===== TEXT SEGMENT =====

Cul de Sac

Are we in a hopeless dead-end?

by

Fifth Estate # 383, Summer, 2010

FE Note: Usually, Fifth Estate essays are filled with the vision that alternatives exist to our current predicament. This article explores the possibility that humanity has already been extinguished and that there may be no hope of fashioning a different world. If that’s the case, do we just cease our resistance? Comments welcome.

When many of the original people who inhabited Australia realised that their culture was being wiped out, they refused the entreaties of anthropologists and took their knowledge with them when they died.

They knew the world was being changed, that human things were being snuffed out in favour of a new, anti-human form of social organisation. To enable the survival of an empty culture, one with form, but no content, would be an absurdity, they reasoned.

Their culture would become an academic product, an ideological or political product, and a product for sale. The heroes who took their knowledge with them may not have articulated this possibility in the way I just have, but they knew it. Their intelligence far outstripped the intelligence of those kind anthropological scientists who blew in on a blood-soaked breeze.

=====

** PROBLEMS TO SOLVE **
**A.** Output the part of the essay starting at "When many of" and ending at "absurdity, they reasoned.", copied word for word.
**B.** Return, unchanged, the lines of the rows starting at the line that contains "coordinates (435, 227)." and ending at the line that contains "I want to click on free space between", with both of those lines included.
The essay and the rows have nothing to do with each other.

===== DATA SUPPLIED =====

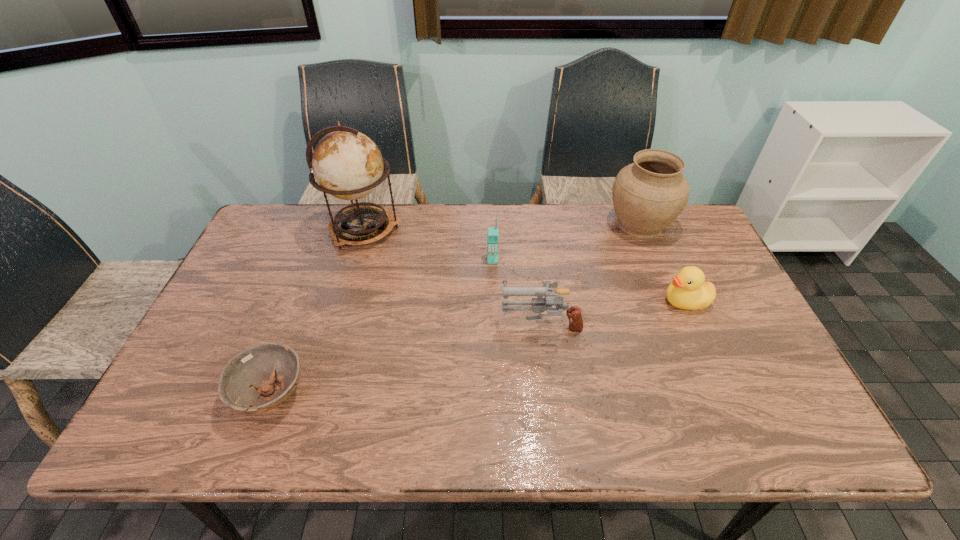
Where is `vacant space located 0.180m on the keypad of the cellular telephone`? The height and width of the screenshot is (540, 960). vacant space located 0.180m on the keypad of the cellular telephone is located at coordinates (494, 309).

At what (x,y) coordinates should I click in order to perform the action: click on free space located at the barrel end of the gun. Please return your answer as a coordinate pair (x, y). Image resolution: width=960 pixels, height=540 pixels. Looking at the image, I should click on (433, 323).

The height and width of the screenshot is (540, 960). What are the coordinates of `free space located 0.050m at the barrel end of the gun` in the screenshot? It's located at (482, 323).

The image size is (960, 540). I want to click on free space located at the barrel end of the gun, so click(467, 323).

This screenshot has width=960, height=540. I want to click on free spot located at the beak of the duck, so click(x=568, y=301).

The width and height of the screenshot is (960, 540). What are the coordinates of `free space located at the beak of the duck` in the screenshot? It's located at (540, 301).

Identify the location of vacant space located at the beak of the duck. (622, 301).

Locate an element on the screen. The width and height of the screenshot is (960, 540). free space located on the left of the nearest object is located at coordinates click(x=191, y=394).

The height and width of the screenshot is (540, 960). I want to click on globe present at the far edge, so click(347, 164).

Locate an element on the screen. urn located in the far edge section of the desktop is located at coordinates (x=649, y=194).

=====
===== DATA SUPPLIED =====

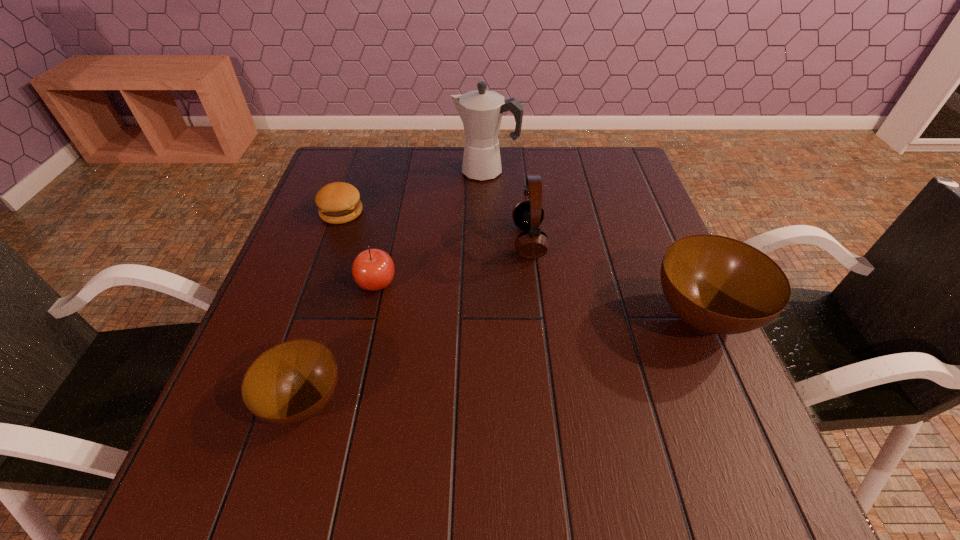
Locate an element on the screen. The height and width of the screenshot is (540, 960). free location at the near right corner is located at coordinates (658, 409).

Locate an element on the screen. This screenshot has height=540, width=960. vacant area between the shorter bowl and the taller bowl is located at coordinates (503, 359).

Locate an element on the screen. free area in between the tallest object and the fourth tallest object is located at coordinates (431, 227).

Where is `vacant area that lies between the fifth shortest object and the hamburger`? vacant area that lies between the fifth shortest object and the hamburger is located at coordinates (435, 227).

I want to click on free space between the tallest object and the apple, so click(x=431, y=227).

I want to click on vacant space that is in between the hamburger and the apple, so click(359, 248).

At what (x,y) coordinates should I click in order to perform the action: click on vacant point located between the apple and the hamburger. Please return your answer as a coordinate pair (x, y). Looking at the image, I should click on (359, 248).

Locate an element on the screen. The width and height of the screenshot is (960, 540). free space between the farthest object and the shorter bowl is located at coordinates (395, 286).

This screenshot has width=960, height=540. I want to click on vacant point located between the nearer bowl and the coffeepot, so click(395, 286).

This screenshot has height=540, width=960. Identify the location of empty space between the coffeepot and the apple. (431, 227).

=====

** COMPLETED EXERCISE **
**A.**
When many of the original people who inhabited Australia realised that their culture was being wiped out, they refused the entreaties of anthropologists and took their knowledge with them when they died.

They knew the world was being changed, that human things were being snuffed out in favour of a new, anti-human form of social organisation. To enable the survival of an empty culture, one with form, but no content, would be an absurdity, they reasoned.

**B.**
Where is `vacant area that lies between the fifth shortest object and the hamburger`? vacant area that lies between the fifth shortest object and the hamburger is located at coordinates (435, 227).

I want to click on free space between the tallest object and the apple, so click(x=431, y=227).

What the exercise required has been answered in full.